Every entry, from the first line to the last, should be output exactly.

==============================

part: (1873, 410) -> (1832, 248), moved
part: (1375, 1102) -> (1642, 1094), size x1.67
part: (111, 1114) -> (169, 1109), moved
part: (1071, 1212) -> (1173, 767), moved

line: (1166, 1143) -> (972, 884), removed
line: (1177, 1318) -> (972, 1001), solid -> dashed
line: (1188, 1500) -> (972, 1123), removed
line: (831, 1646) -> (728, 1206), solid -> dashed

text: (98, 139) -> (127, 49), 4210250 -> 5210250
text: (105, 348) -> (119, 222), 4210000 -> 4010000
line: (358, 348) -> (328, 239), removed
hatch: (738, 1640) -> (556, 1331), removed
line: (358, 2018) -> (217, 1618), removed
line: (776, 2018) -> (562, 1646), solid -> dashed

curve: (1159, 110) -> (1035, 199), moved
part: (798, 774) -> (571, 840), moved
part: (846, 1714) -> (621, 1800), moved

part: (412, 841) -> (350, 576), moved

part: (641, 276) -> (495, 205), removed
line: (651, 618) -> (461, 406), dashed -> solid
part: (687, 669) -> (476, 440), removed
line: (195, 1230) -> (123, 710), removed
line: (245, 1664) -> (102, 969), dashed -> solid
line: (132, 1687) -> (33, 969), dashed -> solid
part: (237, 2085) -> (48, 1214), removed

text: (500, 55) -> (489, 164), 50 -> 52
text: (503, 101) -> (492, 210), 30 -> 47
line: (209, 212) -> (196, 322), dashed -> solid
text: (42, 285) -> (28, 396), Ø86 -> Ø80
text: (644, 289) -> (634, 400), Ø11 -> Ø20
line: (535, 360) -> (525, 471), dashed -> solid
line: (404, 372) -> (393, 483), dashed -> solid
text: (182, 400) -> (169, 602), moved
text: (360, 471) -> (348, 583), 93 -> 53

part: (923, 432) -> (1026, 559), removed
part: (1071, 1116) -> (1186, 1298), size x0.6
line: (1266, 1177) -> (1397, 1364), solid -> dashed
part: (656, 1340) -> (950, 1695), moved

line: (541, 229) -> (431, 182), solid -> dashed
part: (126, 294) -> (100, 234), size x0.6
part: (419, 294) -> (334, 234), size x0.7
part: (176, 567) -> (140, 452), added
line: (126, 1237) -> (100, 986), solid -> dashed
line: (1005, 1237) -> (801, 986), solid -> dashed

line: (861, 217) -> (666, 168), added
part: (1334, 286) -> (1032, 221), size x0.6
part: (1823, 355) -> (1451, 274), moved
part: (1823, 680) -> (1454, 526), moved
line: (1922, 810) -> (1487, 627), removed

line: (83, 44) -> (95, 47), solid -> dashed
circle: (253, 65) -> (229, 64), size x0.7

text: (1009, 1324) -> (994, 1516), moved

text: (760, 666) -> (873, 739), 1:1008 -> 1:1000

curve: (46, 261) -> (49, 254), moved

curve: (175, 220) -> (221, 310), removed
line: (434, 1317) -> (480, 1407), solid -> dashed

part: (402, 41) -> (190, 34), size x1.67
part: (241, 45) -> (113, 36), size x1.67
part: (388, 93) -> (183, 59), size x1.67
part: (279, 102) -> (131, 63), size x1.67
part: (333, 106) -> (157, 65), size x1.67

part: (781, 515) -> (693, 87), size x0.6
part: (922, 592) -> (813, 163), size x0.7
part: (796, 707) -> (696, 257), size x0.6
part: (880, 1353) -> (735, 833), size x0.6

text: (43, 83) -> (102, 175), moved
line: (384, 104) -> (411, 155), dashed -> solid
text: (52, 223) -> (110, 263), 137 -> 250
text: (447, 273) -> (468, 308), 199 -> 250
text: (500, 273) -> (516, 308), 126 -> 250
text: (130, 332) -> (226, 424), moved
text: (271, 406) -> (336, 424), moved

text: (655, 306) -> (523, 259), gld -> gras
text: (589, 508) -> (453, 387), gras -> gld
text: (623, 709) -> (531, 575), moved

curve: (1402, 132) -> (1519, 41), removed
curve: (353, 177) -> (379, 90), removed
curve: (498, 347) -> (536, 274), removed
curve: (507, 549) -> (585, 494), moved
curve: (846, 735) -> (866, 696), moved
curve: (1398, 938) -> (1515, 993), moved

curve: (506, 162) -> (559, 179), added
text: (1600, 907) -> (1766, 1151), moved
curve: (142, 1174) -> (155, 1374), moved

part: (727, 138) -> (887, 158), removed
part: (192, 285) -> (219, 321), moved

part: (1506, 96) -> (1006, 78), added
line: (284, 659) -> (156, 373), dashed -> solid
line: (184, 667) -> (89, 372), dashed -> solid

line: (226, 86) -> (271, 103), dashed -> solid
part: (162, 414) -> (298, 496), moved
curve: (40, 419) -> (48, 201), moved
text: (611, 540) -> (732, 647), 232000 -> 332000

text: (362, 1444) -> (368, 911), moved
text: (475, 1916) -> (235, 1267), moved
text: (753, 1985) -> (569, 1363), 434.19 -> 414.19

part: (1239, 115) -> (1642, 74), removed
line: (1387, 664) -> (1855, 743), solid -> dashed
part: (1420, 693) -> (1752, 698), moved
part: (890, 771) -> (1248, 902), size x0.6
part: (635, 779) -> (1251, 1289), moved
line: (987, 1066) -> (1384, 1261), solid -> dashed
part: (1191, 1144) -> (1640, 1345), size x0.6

==============================

Solved problem:
part: (1873, 410) -> (1832, 248), moved
part: (1375, 1102) -> (1642, 1094), size x1.67
part: (111, 1114) -> (169, 1109), moved
part: (1071, 1212) -> (1173, 767), moved

line: (1166, 1143) -> (972, 884), removed
line: (1177, 1318) -> (972, 1001), solid -> dashed
line: (1188, 1500) -> (972, 1123), removed
line: (831, 1646) -> (728, 1206), solid -> dashed

text: (98, 139) -> (127, 49), 4210250 -> 5210250
text: (105, 348) -> (119, 222), 4210000 -> 4010000
line: (358, 348) -> (328, 239), removed
hatch: (738, 1640) -> (556, 1331), removed
line: (358, 2018) -> (217, 1618), removed
line: (776, 2018) -> (562, 1646), solid -> dashed

curve: (1159, 110) -> (1035, 199), moved
part: (798, 774) -> (571, 840), moved
part: (846, 1714) -> (621, 1800), moved

part: (412, 841) -> (350, 576), moved

part: (641, 276) -> (495, 205), removed
line: (651, 618) -> (461, 406), dashed -> solid
part: (687, 669) -> (476, 440), removed
line: (195, 1230) -> (123, 710), removed
line: (245, 1664) -> (102, 969), dashed -> solid
line: (132, 1687) -> (33, 969), dashed -> solid
part: (237, 2085) -> (48, 1214), removed

text: (500, 55) -> (489, 164), 50 -> 52
text: (503, 101) -> (492, 210), 30 -> 47
line: (209, 212) -> (196, 322), dashed -> solid
text: (42, 285) -> (28, 396), Ø86 -> Ø80
text: (644, 289) -> (634, 400), Ø11 -> Ø20
line: (535, 360) -> (525, 471), dashed -> solid
line: (404, 372) -> (393, 483), dashed -> solid
text: (182, 400) -> (169, 602), moved
text: (360, 471) -> (348, 583), 93 -> 53

part: (923, 432) -> (1026, 559), removed
part: (1071, 1116) -> (1186, 1298), size x0.6
line: (1266, 1177) -> (1397, 1364), solid -> dashed
part: (656, 1340) -> (950, 1695), moved

line: (541, 229) -> (431, 182), solid -> dashed
part: (126, 294) -> (100, 234), size x0.6
part: (419, 294) -> (334, 234), size x0.7
part: (176, 567) -> (140, 452), added
line: (126, 1237) -> (100, 986), solid -> dashed
line: (1005, 1237) -> (801, 986), solid -> dashed

line: (861, 217) -> (666, 168), added
part: (1334, 286) -> (1032, 221), size x0.6
part: (1823, 355) -> (1451, 274), moved
part: (1823, 680) -> (1454, 526), moved
line: (1922, 810) -> (1487, 627), removed

line: (83, 44) -> (95, 47), solid -> dashed
circle: (253, 65) -> (229, 64), size x0.7

text: (1009, 1324) -> (994, 1516), moved

text: (760, 666) -> (873, 739), 1:1008 -> 1:1000

curve: (46, 261) -> (49, 254), moved

curve: (175, 220) -> (221, 310), removed
line: (434, 1317) -> (480, 1407), solid -> dashed

part: (402, 41) -> (190, 34), size x1.67
part: (241, 45) -> (113, 36), size x1.67
part: (388, 93) -> (183, 59), size x1.67
part: (279, 102) -> (131, 63), size x1.67
part: (333, 106) -> (157, 65), size x1.67

part: (781, 515) -> (693, 87), size x0.6
part: (922, 592) -> (813, 163), size x0.7
part: (796, 707) -> (696, 257), size x0.6
part: (880, 1353) -> (735, 833), size x0.6

text: (43, 83) -> (102, 175), moved
line: (384, 104) -> (411, 155), dashed -> solid
text: (52, 223) -> (110, 263), 137 -> 250
text: (447, 273) -> (468, 308), 199 -> 250
text: (500, 273) -> (516, 308), 126 -> 250
text: (130, 332) -> (226, 424), moved
text: (271, 406) -> (336, 424), moved

text: (655, 306) -> (523, 259), gld -> gras
text: (589, 508) -> (453, 387), gras -> gld
text: (623, 709) -> (531, 575), moved

curve: (1402, 132) -> (1519, 41), removed
curve: (353, 177) -> (379, 90), removed
curve: (498, 347) -> (536, 274), removed
curve: (507, 549) -> (585, 494), moved
curve: (846, 735) -> (866, 696), moved
curve: (1398, 938) -> (1515, 993), moved

curve: (506, 162) -> (559, 179), added
text: (1600, 907) -> (1766, 1151), moved
curve: (142, 1174) -> (155, 1374), moved

part: (727, 138) -> (887, 158), removed
part: (192, 285) -> (219, 321), moved

part: (1506, 96) -> (1006, 78), added
line: (284, 659) -> (156, 373), dashed -> solid
line: (184, 667) -> (89, 372), dashed -> solid

line: (226, 86) -> (271, 103), dashed -> solid
part: (162, 414) -> (298, 496), moved
curve: (40, 419) -> (48, 201), moved
text: (611, 540) -> (732, 647), 232000 -> 332000

text: (362, 1444) -> (368, 911), moved
text: (475, 1916) -> (235, 1267), moved
text: (753, 1985) -> (569, 1363), 434.19 -> 414.19

part: (1239, 115) -> (1642, 74), removed
line: (1387, 664) -> (1855, 743), solid -> dashed
part: (1420, 693) -> (1752, 698), moved
part: (890, 771) -> (1248, 902), size x0.6
part: (635, 779) -> (1251, 1289), moved
line: (987, 1066) -> (1384, 1261), solid -> dashed
part: (1191, 1144) -> (1640, 1345), size x0.6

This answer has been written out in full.